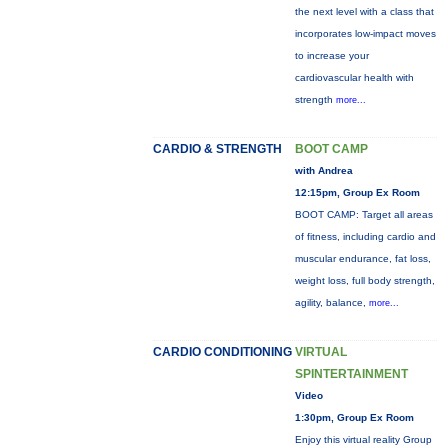
the next level with a class that
incorporates low-impact moves
to increase your
cardiovascular health with
strength
more...
CARDIO & STRENGTH
BOOT CAMP
with Andrea
12:15pm, Group Ex Room
BOOT CAMP: Target all areas
of fitness, including cardio and
muscular endurance, fat loss,
weight loss, full body strength,
agility, balance,
more...
CARDIO CONDITIONING
VIRTUAL
SPINTERTAINMENT
Video
1:30pm, Group Ex Room
Enjoy this virtual reality Group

________

The lines needed are those in the data above that hold the string "BOOT"; copy each of them.

Reply:
BOOT CAMP
BOOT CAMP: Target all areas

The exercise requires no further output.